"The United States joins the government of Afghanistan in strongly condemning the murder of Najia Sediqi, who was killed in a drive-by shooting Monday morning," read a press release issued December 12 by the U.S. State Department and distributed by the U.S. Embassy in Afghanistan.
"The United States will continue to stand side-by-side with women who are carrying on Najia's fight, the Afghan government and all Afghan people to ensure that the hard-won gains made by women in the recent years are protected and advanced."

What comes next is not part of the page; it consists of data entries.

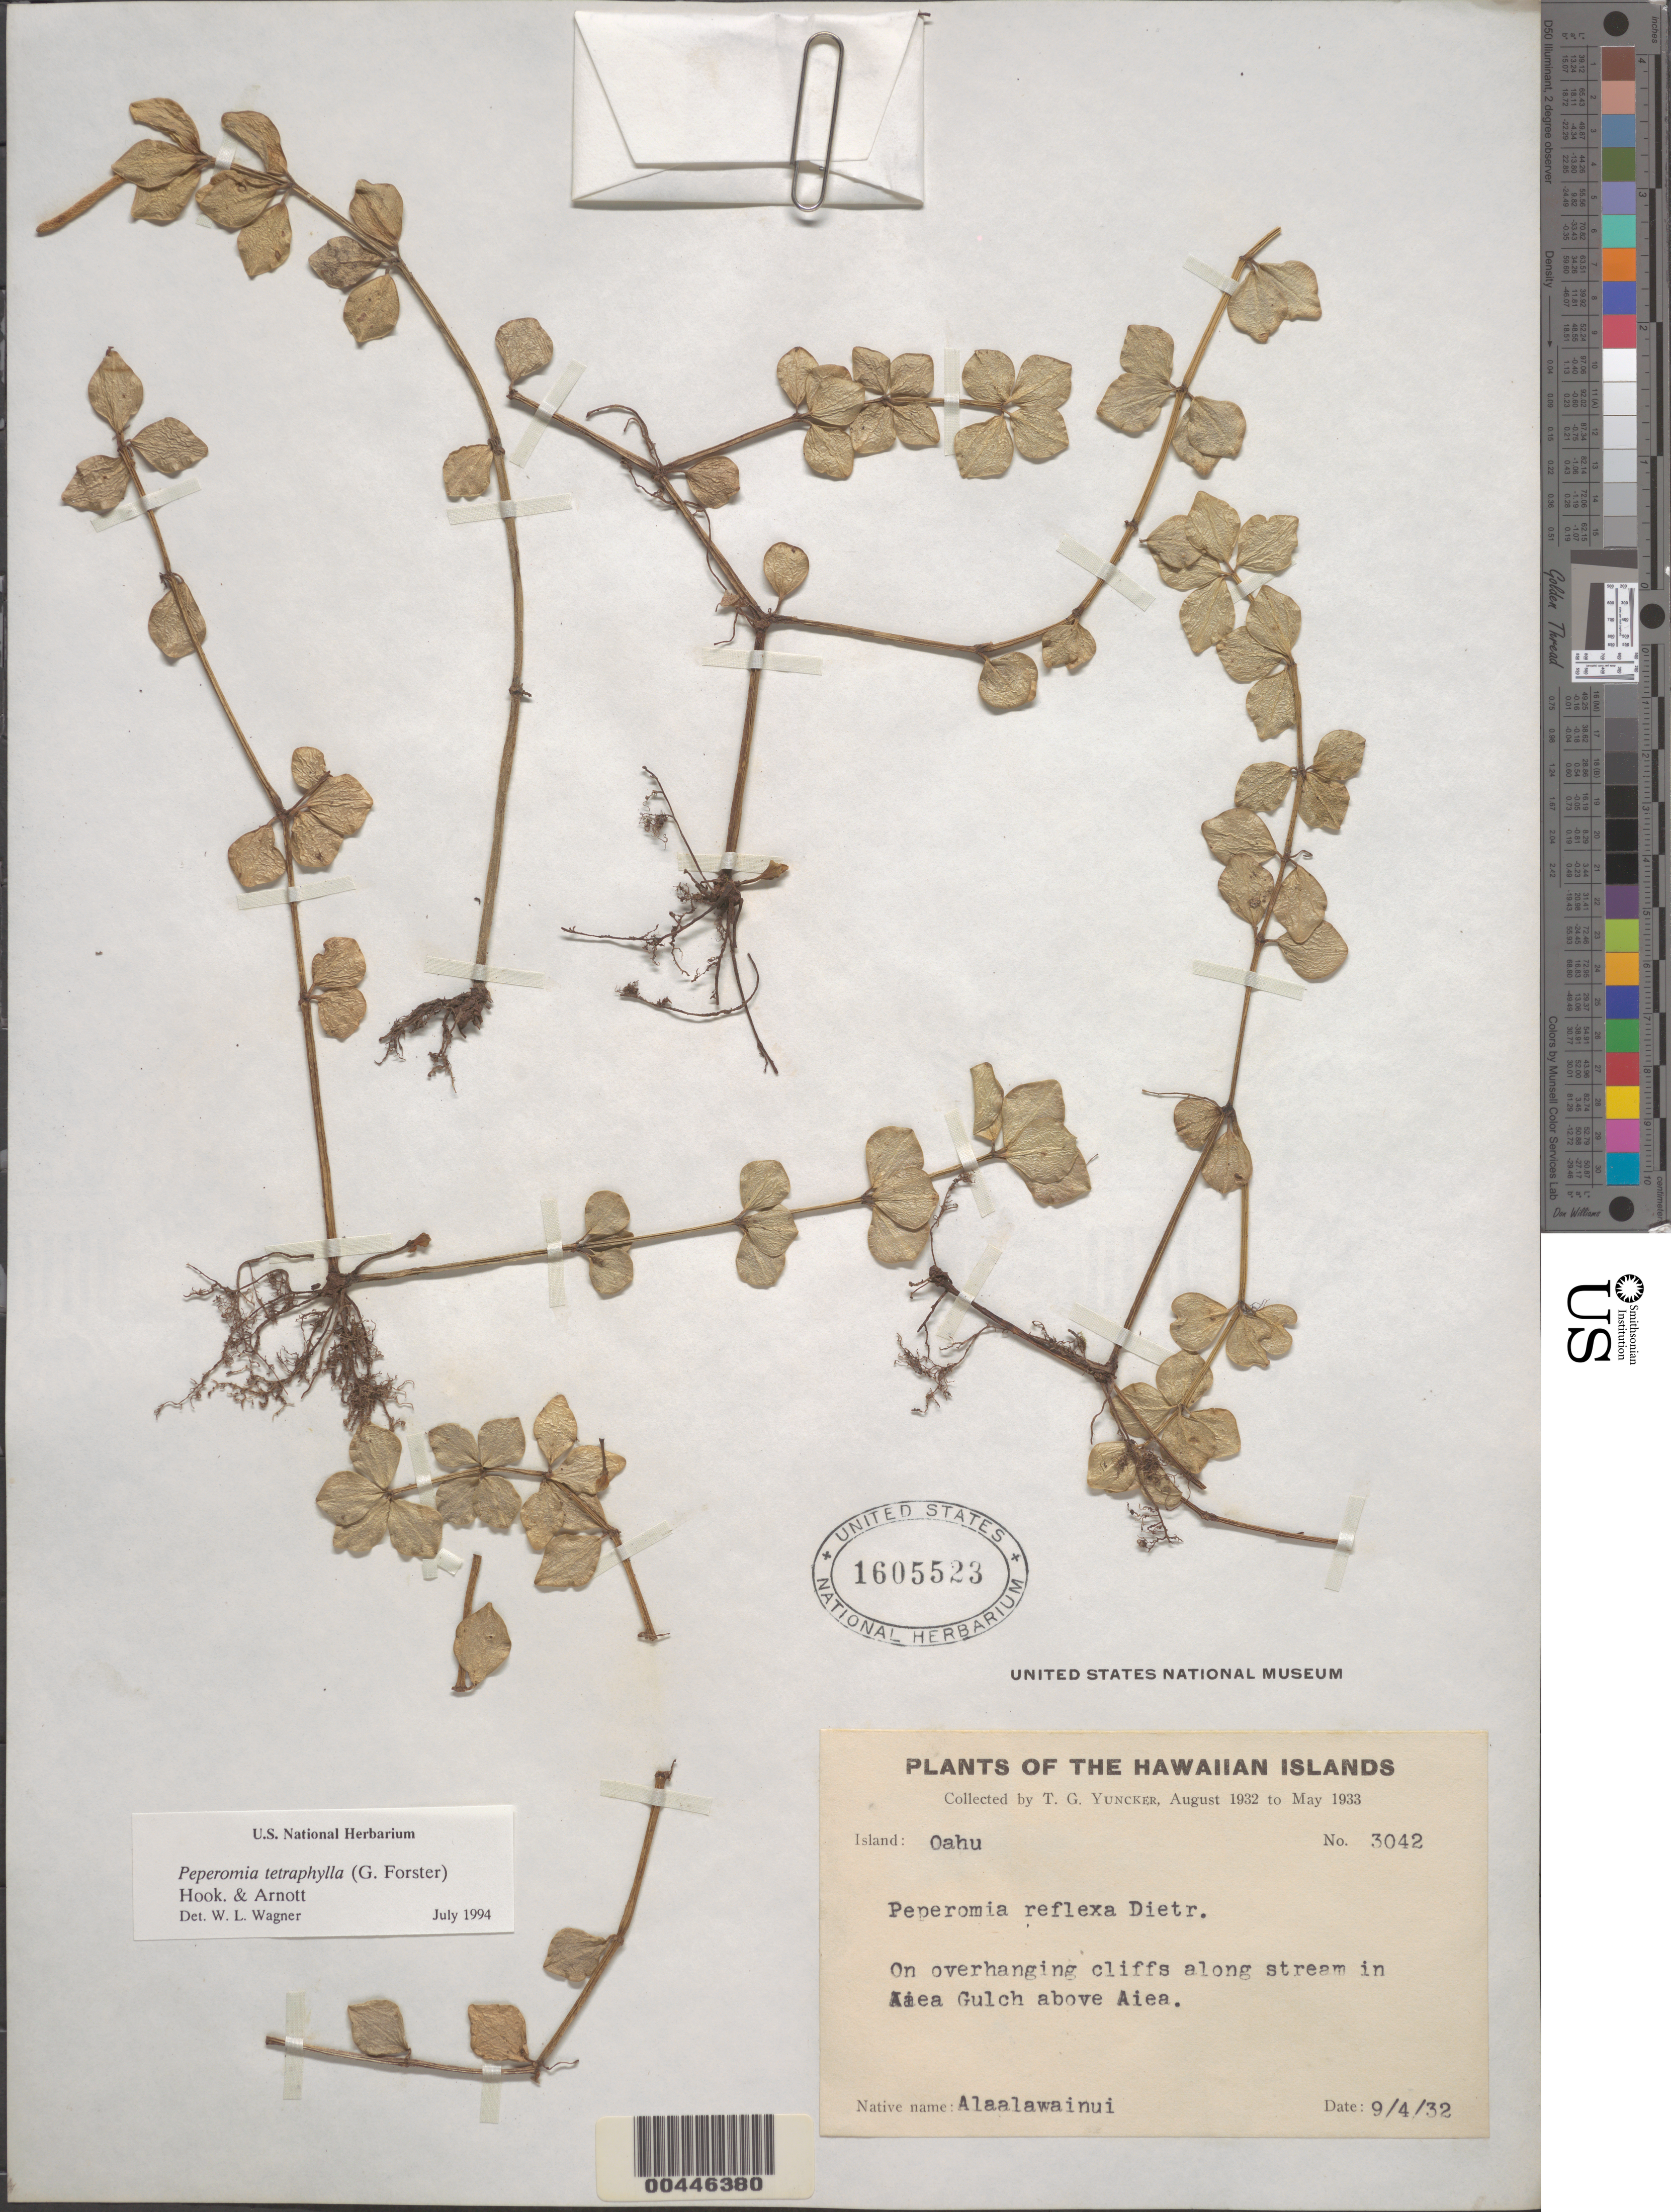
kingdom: Plantae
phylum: Tracheophyta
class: Magnoliopsida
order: Piperales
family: Piperaceae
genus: Peperomia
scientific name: Peperomia trichopus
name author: Trel. in J.F. Macbr.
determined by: Wagner, W. L., (BOT), Smithsonian Institution - National Museum of Natural History (UNITED STATES)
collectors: T. G. Yuncker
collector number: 3042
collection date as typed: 4 Sep 1932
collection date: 1932-09-04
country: United States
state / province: Hawaii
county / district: Honolulu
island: Oahu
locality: Along stream in Aiea Gulch above Aiea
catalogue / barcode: US 1605523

Yet as the 2014 deadline for withdrawal of NATO forces approaches many Afghans and some Americans wonder how, exactly, those gains will be safeguarded. And Sediqi's death, along with three other killings of Afghan women in the past several weeks, shows both the gains and potential losses facing women in Afghanistan.
On a recent Monday morning, gunmen opened fire on Sediqi while she walked to her office in broad daylight in eastern Laghman province. She was the acting head of the region's women's affairs department, which meant that she handled everything from helping abused women get to shelters to overseeing regional economic empowerment programs.
Her title was "acting" because, as Afghanistan's TOLO TV reported, only five months earlier her predecessor, Hanifa Safi, was killed in a car bomb blast that also left her husband in a coma. Both Sediqi and Safi are among the hundreds of Afghan officials and leaders who have been targeted for assassination.